The originally overlapping speech waveforms may be serially ordered for playback by the priority queue 16 according to an arbitrarily assigned priority scheme (e.g., the onset order of the overlapping signals), a computed priority scheme (e.g., priority based on length or other statistics), a priority scheme derived from metadata (e.g., content, policy, operator assignment, etc.), or sonic combination thereof.
Obviously many modifications and variations of the present invention are possible in the light of the above teachings. It is therefore to be understood that the scope of the invention should be determined by referring to the following appended claims.

Claims

1. A method of speech processing, comprising:

receiving at least two separate, but temporally overlapping speech waveforms in real time;

extracting a pitch waveform from each of said speech waveforms by segmenting the speech waveform pitch synchronously, fixing an analysis window size, and analyzing the speech waveform in real time,

concatenating each pitch waveform by interpolating the pitch waveform at each pitch epoch, synthesizing a synthesis window size according to a desired speech playback speed and generating a synthesized output pitch waveform;

queuing each of said output waveforms to thereby sequence each speech waveform serially one after the other such that the waveforms are mutually separated upon playback; and

outputting each of said queued output waveforms to a selected playback device.

2. A method as in claim 1, wherein the playback device is a loudspeaker.

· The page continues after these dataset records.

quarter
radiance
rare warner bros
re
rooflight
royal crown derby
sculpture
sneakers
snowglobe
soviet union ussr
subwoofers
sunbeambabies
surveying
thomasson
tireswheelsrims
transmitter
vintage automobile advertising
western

3. A method as in claim 1, wherein the analysis window size (alpha) and the synthesis window size (beta) are related according to the expression beta=alpha/(1+r)=100/(1+r) where r is a speech rate change.

4. A method as in claim 2, wherein the value of r can be determined such that the total length of time required to serially playback the output speech waveforms is equivalent or close to the length of time required to receive the original overlapping speech wave forms.

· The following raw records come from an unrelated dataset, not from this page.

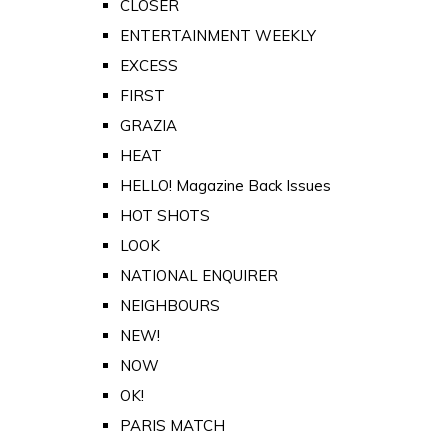
CLOSER
ENTERTAINMENT WEEKLY
EXCESS
FIRST
GRAZIA
HEAT
HELLO! Magazine Back Issues
HOT SHOTS
LOOK
NATIONAL ENQUIRER
NEIGHBOURS
NEW!
NOW
OK!
PARIS MATCH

5. A method as in claim 1, wherein the synthesized speech waveforms are serially ordered for playback after being processed according to an arbitrarily assigned priority scheme, a computed priority scheme, a priority scheme derived from metadata, or a combination thereof.

6. A method as in claim 1, wherein the synthesized output speech waveforms are binaurally filtered.

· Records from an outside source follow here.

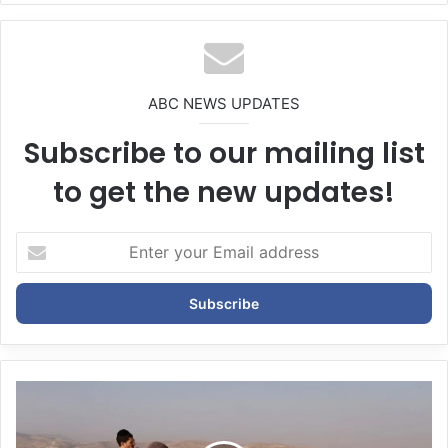
bsi
te
ABC NEWS UPDATES
Subscribe to our mailing list
to get the new updates!
E
n
t
e
r
y
o
u
r
E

7. A method as in claim 6, wherein the playback device is a headphone.

8. A method as in claim 1, further comprising applying a signal duration analysis before extracting the pitch waveform to determine a degree of time-scaling desired to speed up each speech waveform.

9. A multichannel voice transmission monitoring system, comprising:

a plurality of voice signal processing channels, wherein each said channel includes:

a PSS analyzer for receiving a voice transmission and extracting its pitch waveform:

a PSS synthesizer for receiving and speeding up the pitch waveform without substantially affecting its pitch frequency or resonant frequencies; and

a priority queue, whereby overlapping received voice signals are thereby de-overlapped and mutually separated upon playback; and

a playback device.

10. A system as in claim 9, wherein the playback device is a loudspeaker.

11. A system as in claim 9, wherein the PSS analyzer is configured for extracting a pitch waveform from each of said speech waveforms by segmenting the speech waveform pitch synchronously, fixing an analysis window size, and analyzing the speech waveform in real time, and the PSS synthesizer is configured for concatenating each pitch waveform by interpolating the pitch waveform at each pitch epoch, synthesizing a synthesis window size according to a desired speech playback speed, and generating a synthesized output pitch waveform.

12. A system as in claim 11, wherein the analysis window size (α) and the synthesis window size (β) are related according to the expression β=α/1+r=100/1+r where r is a speech rate change.

13. A system as in claim 9, further comprising a binaural filter coupled between each PSS synthesizer and the priority queue.

14. A system as in claim 14, further comprising a signal duration analyzer coupled to the input of each PSS analyzer.

15. A system as in claim 9, wherein the playback device is a headphone.